Ekmek nedir?
Ekmeğin bizdeki anlamı ve yeri çok farklıdır. Ekmek bizim için uğruna mücadele verdiğimiz alınteridir. İşçinin, emekçinin adıyla özdeşleşmiştir. Fakirin de zenginin de amirin de memurun da işçinin de sofrasındadır. Bu yönüyle eşitliğin sembolüdür. Akşam eve gelirken aldığımız yiyecekten daha fazlasıdır bizim için. Simit te aynıdır bizim için. İzmir’de adı gevrektir. Başka yerde simit. Kimisi sabah yer kimi her öğün. Ancak her daim ekmeğin kardeşidir. Çayın yoldaşıdır. İkisi oldu mu yanında başka ne katık arar ki insan. Ülkede enflasyon da olsa devalüasyon da olsa kriz de çıksa halkın yiyeceği temel gıdalardandır. Bu nedenle kutsaldır hepimiz için.
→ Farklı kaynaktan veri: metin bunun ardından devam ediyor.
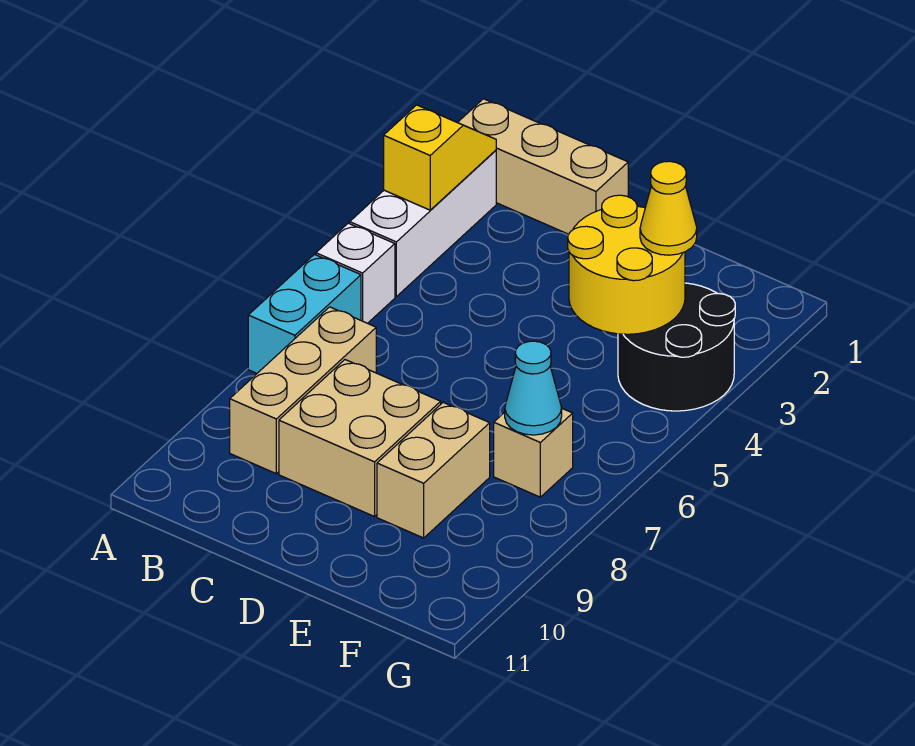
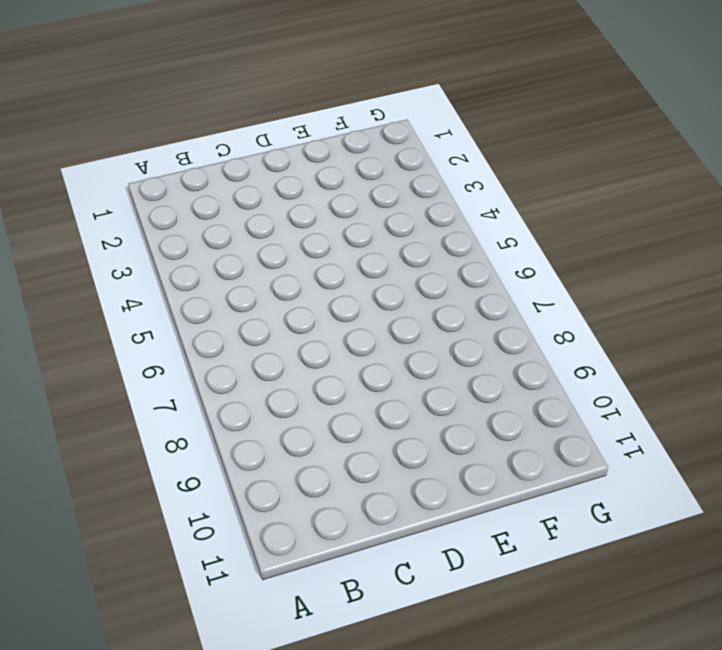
none -> tan brick A1:C1 level 1
none -> white brick A2:A4 level 1
none -> white brick A5 level 1

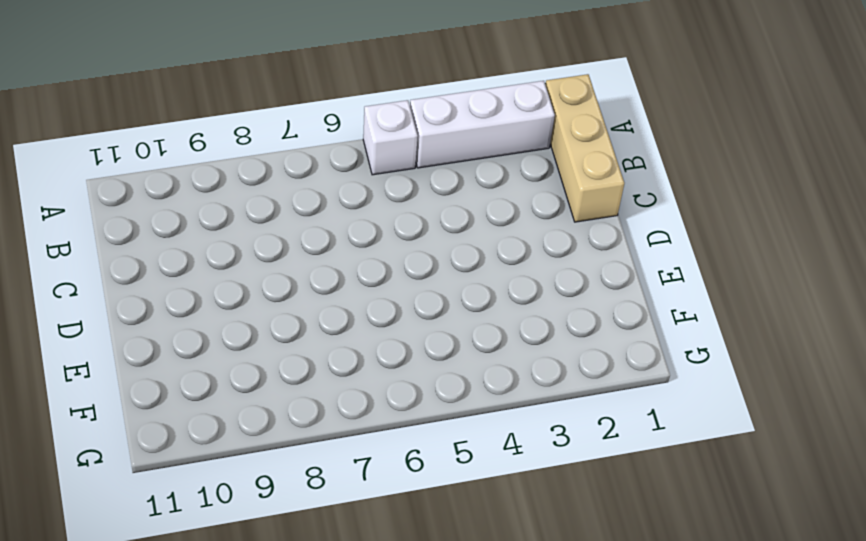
none -> cyan brick A6:A7 level 1
none -> tan brick B7:B9 level 1
none -> tan brick C8:D9 level 1

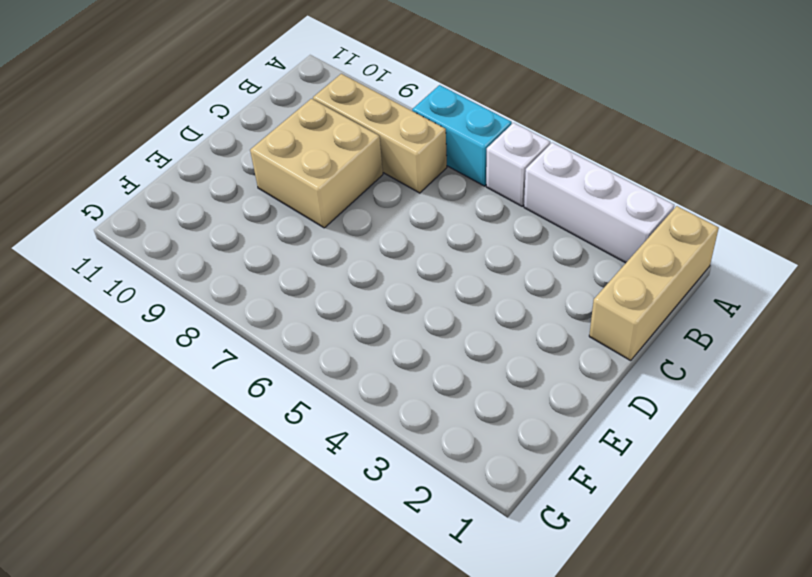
none -> tan brick E8:E9 level 1
none -> black round brick F3:G4 level 1
none -> tan brick F7 level 1

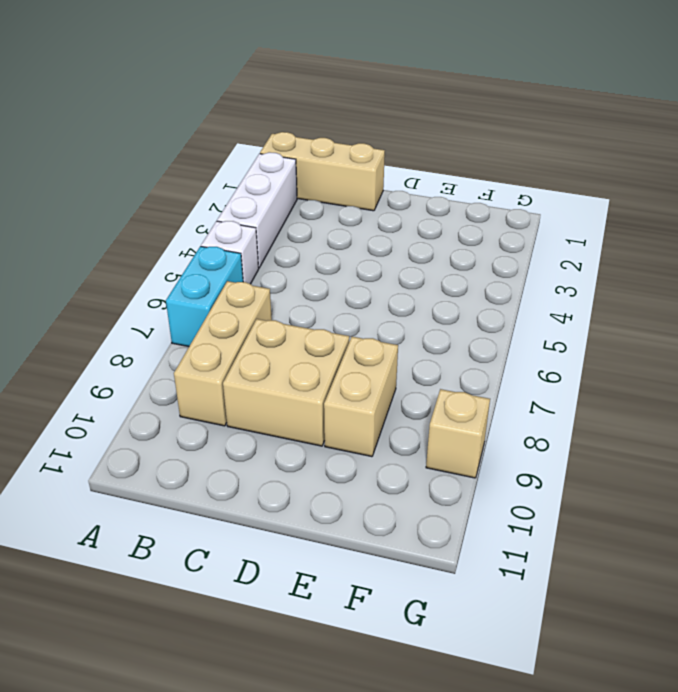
tan brick G9 level 1 -> tan brick F7 level 1
none -> black round brick F3:G4 level 1
none -> yellow slope A2:A3 level 2 top 3
none -> yellow round brick E3:F4 level 2

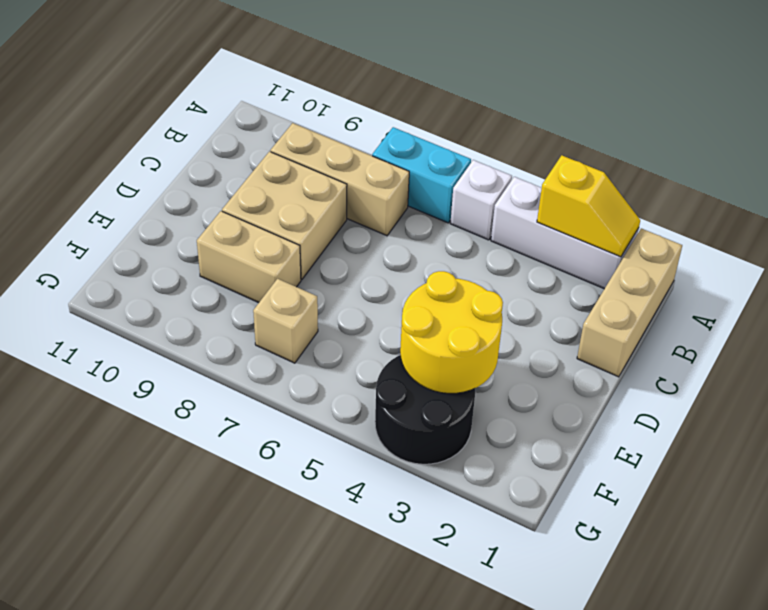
none -> cyan cone F7 level 2
none -> yellow cone F3 level 3

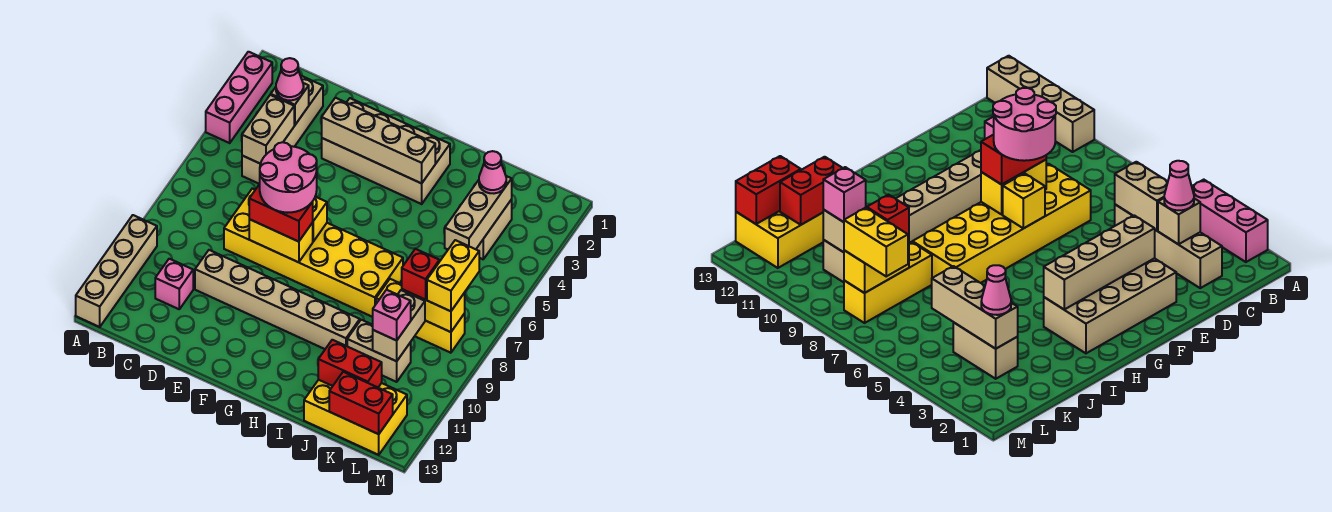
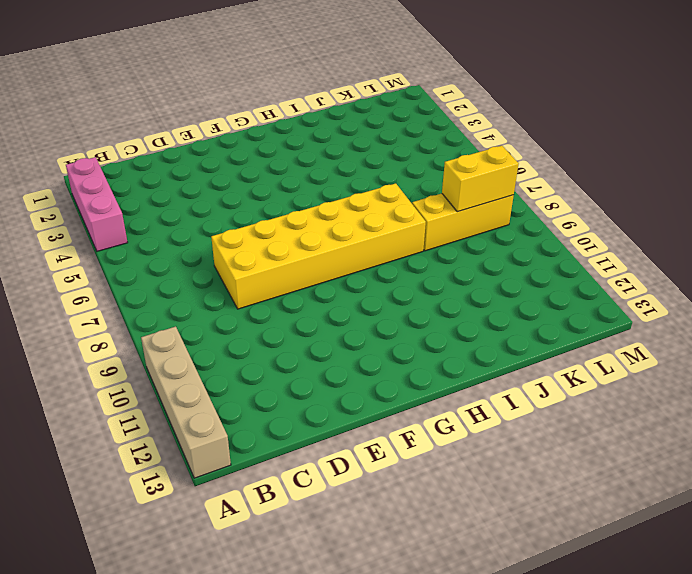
none -> tan brick C2:C5 level 1
none -> pink brick C11 level 1
none -> tan brick D10:I10 level 1

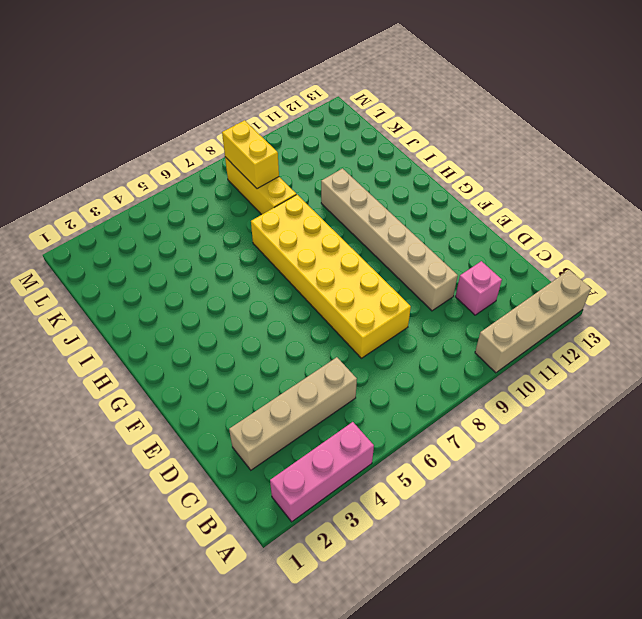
none -> tan brick E2:H3 level 1
none -> tan brick J10:K10 level 1
none -> yellow brick J12:L13 level 1

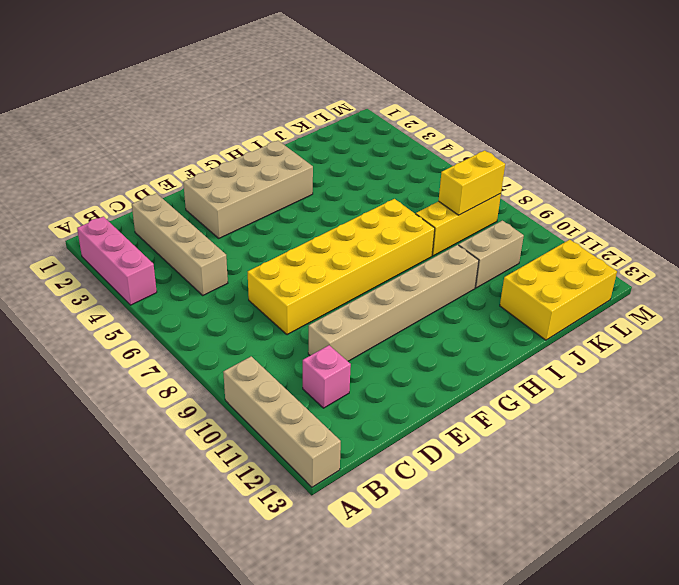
none -> tan brick K3:K4 level 1
none -> tan brick C3 level 2
none -> tan brick C4:C5 level 2

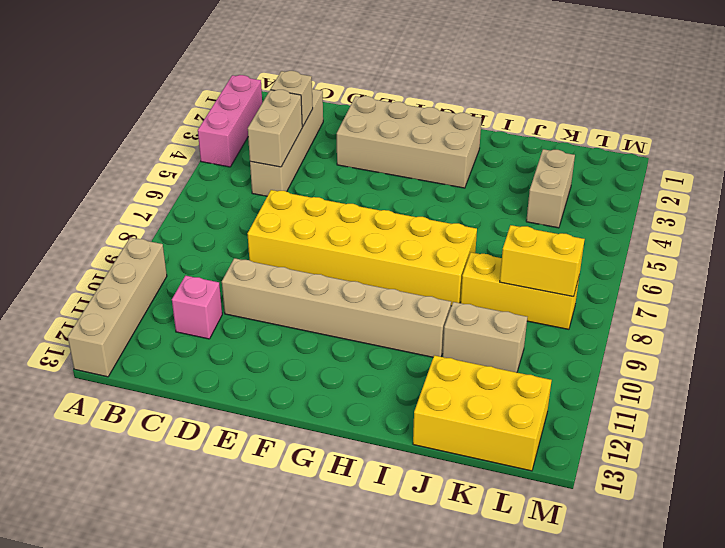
none -> tan brick E3:H3 level 2
none -> yellow brick E8:F8 level 2
none -> yellow brick F7 level 2

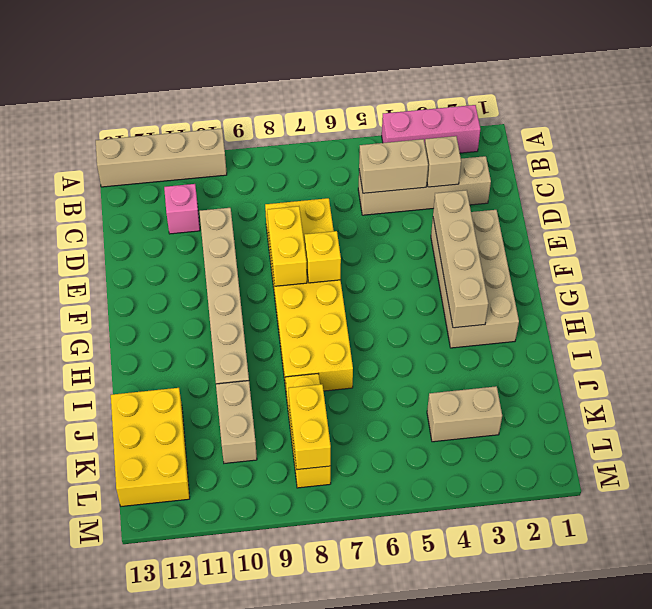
none -> red brick J12:K12 level 2
none -> tan brick K3:K5 level 2
none -> tan brick K9:K10 level 2

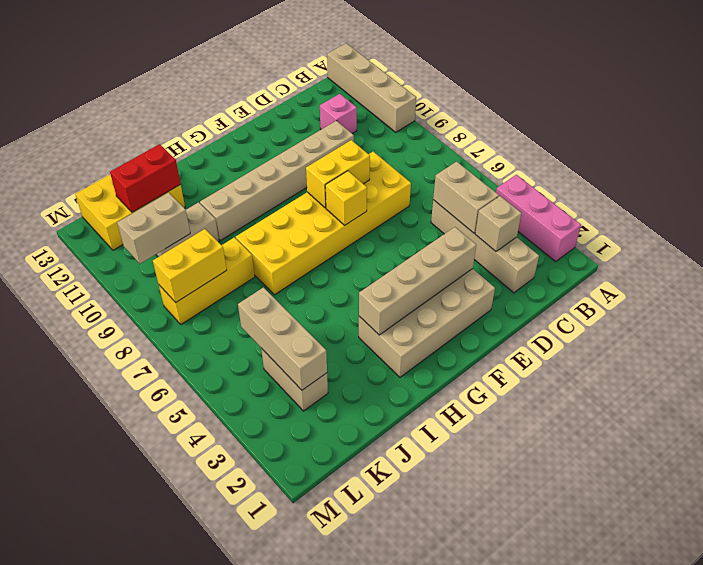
tan brick K10:L10 level 2 -> tan brick K9:K10 level 2
none -> red brick K13:L13 level 2
none -> pink cone C3 level 3
none -> red brick E8:F8 level 3

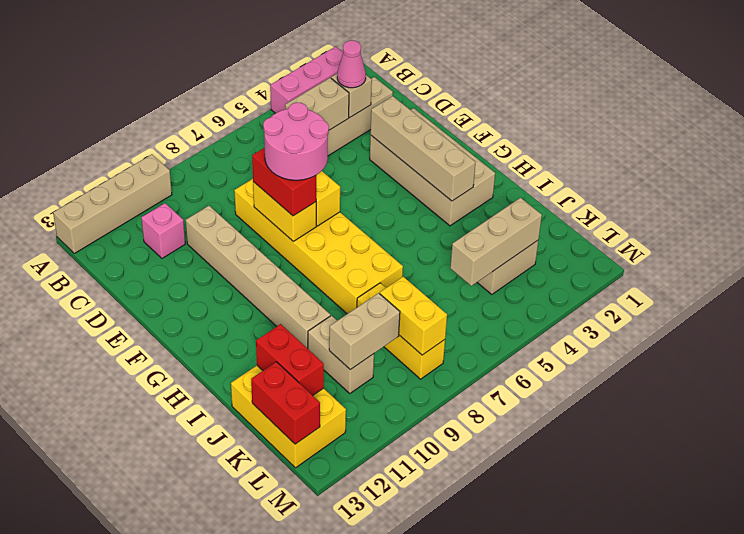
none -> pink cone K3 level 3
none -> red brick K8 level 3
none -> pink brick K10 level 3

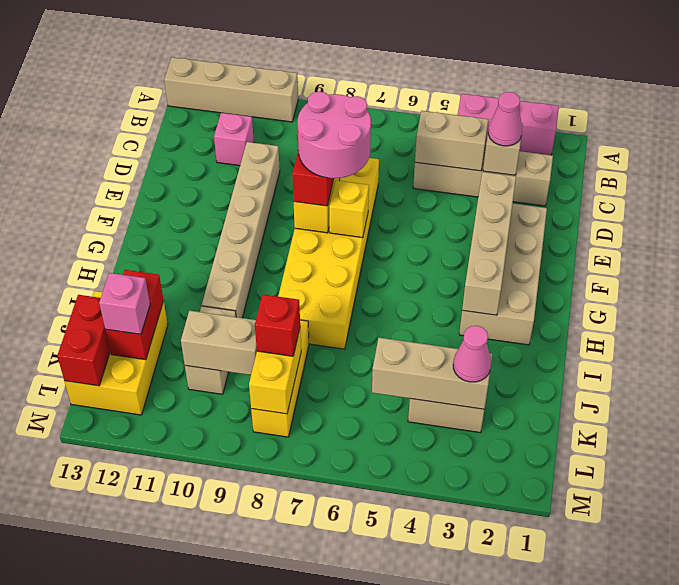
pink brick K12 level 3 -> pink brick K10 level 3
none -> yellow brick L7:L8 level 3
Nimettir nihayetinde ikisi de…
Çocukken sofraya dökülen ekmek kırıntılarını toplayan, yerde simit görse nimeti alıp öpen ve kuşlar yesin diye yüksekçe bir yere koyan nesillerden nasıl biz bu hale geldik?
Bunda toplum olarak hepimizin sorumluluğu var. Hz. Allah nimetin yokluğu ile imtihan eylemesin.
Nimete hürmet eden toplumumuz nereye gitti?
Hani bazen serzenişte bulunur ya, nerede o eski bayramlar, ramazanlar, insanlar diye…
Sebebi aslında ortada. Sürekli, her geçen gün maddeleşiyor manevi olandan uzaklaşıyoruz. Sanıyoruz ki ne kadar çok maddiyata önem verirsek o kadar mutlu, huzurlu ve barış içinde yaşayan bir toplum olacağız. Bunu bizden çok daha bilimsel bir şekilde 200 yıl önce 18.yüzyıl’da gerçekleştiren Avrupa’nın bugün gençliği, sokaklarındaki mutluluğu ve toplumsal huzuru ortada. Dolayısıyla her şey maddiyat değil. Nasıl ki vücudun gıdası yiyeceklerse yemeyen içmeyen beden halsiz düşer hastalanır ölürse ruhun gıdası da maneviyattır. Maneviyat dediğimiz şey sadece dini yaşantıdan ibaret değildir. İnsan davranışları, aile ilişkileri, sosyal hayat, kültürel ve sanatsal birçok şey manevi yaşantıyı kapsar. Manevi hayatı, davranışları olmayan bir ruh bir süre sonra takatsiz kalır ve ölür. Ruhsuz insan dediğimiz insanlık emareleri kendisinden alınmış problemli insanlar ortaya çıkıyor.
Ülkemizin Güzide Eğitim Kurumunda Yaşananlar
Neden bu kadar serzenişte bulundum? Geçtiğimiz gün adını duymuşsunuzdur söylemenin lüzumu yok Türkiye’nin köklü eğitim kurumlarından birinde yaşanan hadise üzdü hepimizi. Gençlerimizden böyle bir davranışı görmek nesilden nesile aktaramadığımız birçok şeyin olduğunu da gösteriyor bizlere. Bu konuda sadece belli bir kesimi suçlamak, laf söylemek kolay olanı. Halbuki çocuk yaşta evlerimizde, sofralamızda nimete saygıyı büyüyünce okullarımızda sevgiyi ve hürmeti doğru bir şekilde verebilirsek problem kalmaz. Umarım Çanakkale’yi Kurtuluş Savaşı’nı hatırlarlar ve yaptıklarından pişman olurlar. Zira onlar genç. Hata da yapacaklar kusur da. Önemli olan hatalardan kusurlardan dönebilmek. Zira bilmemek ayıp değil öğrenmemek ayıp der atasözümüz. Sadece bayat simitlerin atılması, atıldıktan sonra toplanıp martılara verilmesi, yeni başlayanlara martı denmesi ve geleneksel olması gibi sebepler nimet için sebep sayılamaz. Zira bir hata bir kusur başka bir hata ile örtülemez. Bizim Konumuz.net olarak günde 1.500 ton ekmek israfına karşı da duyarlılık anlamında yazdığımız yazıyı takip edenler hatırlar. İnşAllah bu ve benzeri davranışlar bir daha yaşanmaz.